In the following examples, DALL-E tends to get the spelling and positioning of the text more right than Midjourney 6, but both are still in dire need of improvement before the image can be used “in production”. One important caveat is that inpainting with AI allows for easy correction of errors.

Alignment

DALL-E, developed by OpenAI, operates under a more restrictive framework regarding image prompt interpretation, which can sometimes result in outputs that diverge from the user’s original specifications. This deviation is partly due to OpenAI’s policy of rewriting every user prompt before generating an image. This approach, designed to adhere to ethical guidelines and prevent the creation of inappropriate or harmful content, can inadvertently lead to discrepancies between the user’s intent and the final image. For instance, if a user’s prompt contains elements that the system deems sensitive or potentially problematic, the AI may alter the prompt to fit within its operational guidelines, thereby producing an image that might not align precisely with the user’s initial vision. This contrasts with less restrictive platforms, where the fidelity to the original prompt tends to be higher, granting users more control over the final output.

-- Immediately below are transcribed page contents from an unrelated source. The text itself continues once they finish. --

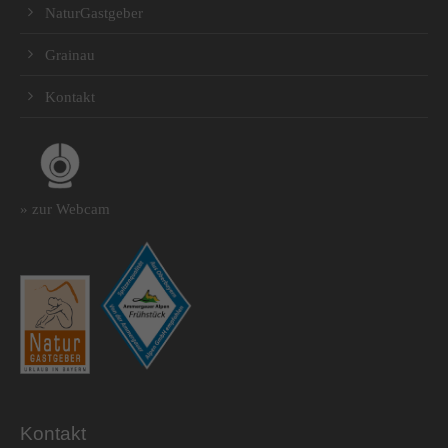
NaturGastgeber
Grainau
Kontakt
» zur Webcam
Kontakt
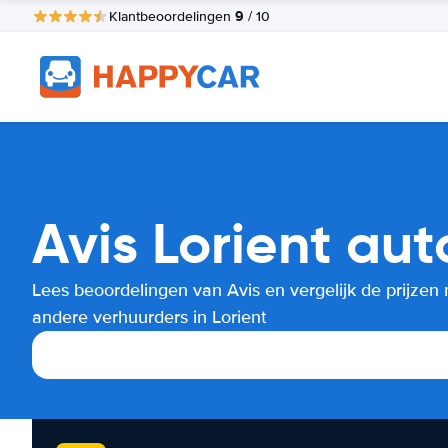
9
Klantbeoordelingen
/ 10
Avis Lorient aut
Lees beoordelingen van Avis en vergelijk de prijzen
andere verhuurders in Lorient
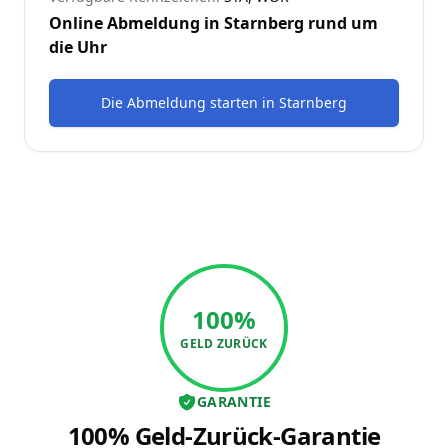
Online Abmeldung in
Starnberg
rund um
die Uhr
Die Abmeldung starten
in
Starnberg
100%
GELD ZURÜCK
GARANTIE
100% Geld-Zurück-Garantie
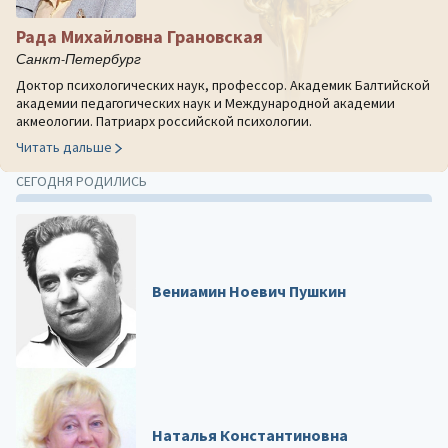
Рада Михайловна Грановская
Санкт-Петербург
Доктор психологических наук, профессор. Академик Балтийской
академии педагогических наук и Международной академии
акмеологии. Патриарх российской психологии.
Читать дальше
СЕГОДНЯ РОДИЛИСЬ
Вениамин Ноевич Пушкин
Наталья Константиновна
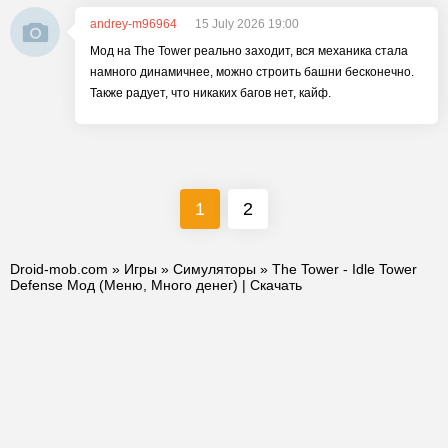
andrey-m96964
15 July 2026 19:00
Мод на The Tower реально заходит, вся механика стала
намного динамичнее, можно строить башни бесконечно.
Также радует, что никаких багов нет, кайф.
1
2
Droid-mob.com
»
Игры
»
Симуляторы
» The Tower - Idle Tower
Defense Мод (Меню, Много денег) | Скачать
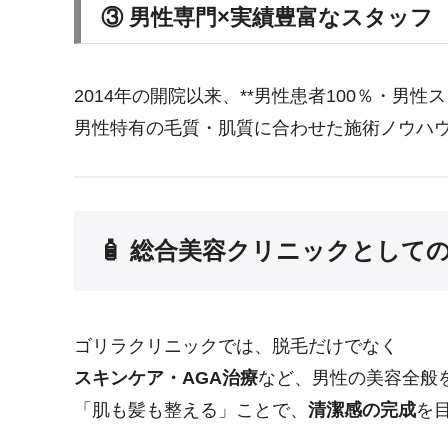
③ 男性専門×実績豊富なスタッフ
2014年の開院以来、**男性患者100％・男性ス
男性特有の毛質・肌質に合わせた施術ノウハ
🧴 総合美容クリニックとして
ゴリラクリニックでは、脱毛だけでなく
スキンケア・AGA治療
など、男性の美容全般
「肌も髪も整える」ことで、
清潔感の完成
を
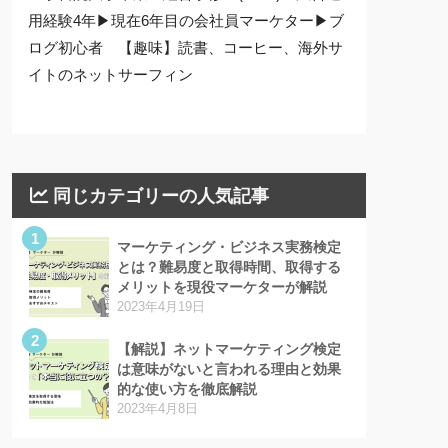
用経験4年▶現在6年目の会社員マーケター▶ブ
ログ初心者 【趣味】読書、コーヒー、海外サ
イトのネットサーフィン
同じカテゴリーの人気記事
1
マーケティング・ビジネス実務検定
とは？難易度と取得時間、取得する
メリットを現役マーケターが解説
2023年4月19日
2
【解説】ネットマーケティング検定
は意味がないと言われる理由と効果
的な使い方を徹底解説
2023年4月8日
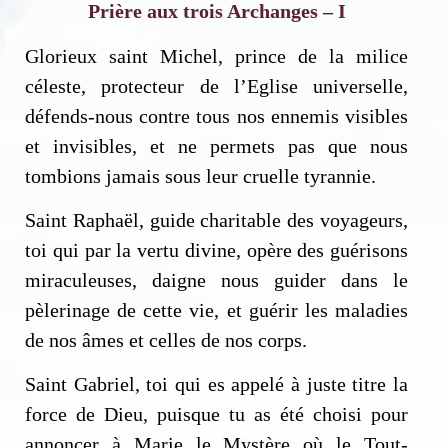
Prière aux trois Archanges – I
Glorieux saint Michel, prince de la milice
céleste, protecteur de l’Eglise universelle,
défends-nous contre tous nos ennemis visibles
et invisibles, et ne permets pas que nous
tombions jamais sous leur cruelle tyrannie.
Saint Raphaël, guide charitable des voyageurs,
toi qui par la vertu divine, opère des guérisons
miraculeuses, daigne nous guider dans le
pèlerinage de cette vie, et guérir les maladies
de nos âmes et celles de nos corps.
Saint Gabriel, toi qui es appelé à juste titre la
force de Dieu, puisque tu as été choisi pour
annoncer à Marie le Mystère où le Tout-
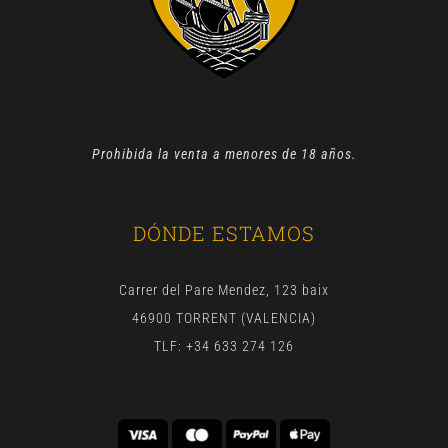
Prohibida la venta a menores de 18 años.
DÓNDE ESTAMOS
Carrer del Pare Mendez, 123 baix
46900 TORRENT (VALENCIA)
TLF: +34 633 274 126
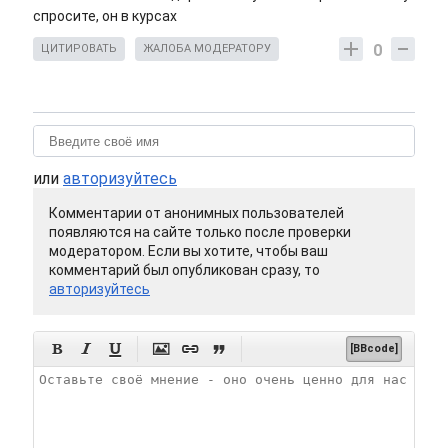
спросите, он в курсах
0
ЦИТИРОВАТЬ
ЖАЛОБА МОДЕРАТОРУ
или
авторизуйтесь
Комментарии от анонимных пользователей
появляются на сайте только после проверки
модератором. Если вы хотите, чтобы ваш
комментарий был опубликован сразу, то
авторизуйтесь






[BBcode]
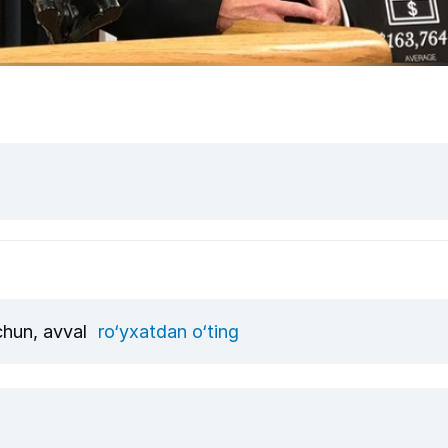
uchun, avval
ro‘yxatdan o‘ting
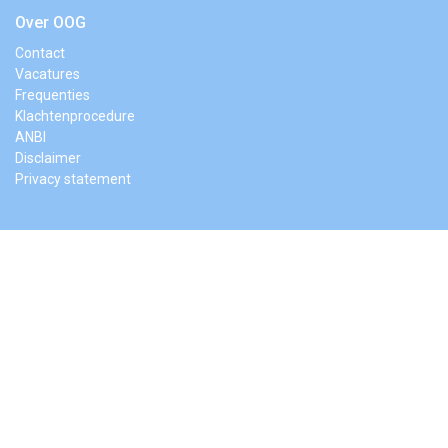
Over OOG
Contact
Vacatures
Frequenties
Klachtenprocedure
ANBI
Disclaimer
Privacy statement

While OpenAI’s cautious approach prioritizes safety and responsibility, it also highlights the delicate balance between creative freedom and ethical constraints in AI-generated content.

Future Prospects

Despite these challenges, the progress in AI-generated imagery, including text, is undeniable. As AI models continue to evolve, they will likely develop better mechanisms for understanding and integrating text within images. This could involve more advanced natural language processing capabilities or more sophisticated training that allows for a deeper understanding of the interplay between visual and textual elements.

Looking Forward to 2024

To sum up, DALL-E 3 and Midjourney 6 have significantly progressed in the field of AI-generated imagery, yet the journey towards achieving precise and context-sensitive text integration in these images is ongoing. The intricacies involved in language interpretation, context comprehension, and the harmonization of visual elements with textual content present formidable challenges. However, the continuous advancements in AI technology inspire optimism for enhanced capabilities in text generation, promising even more sophisticated developments as we move into 2024.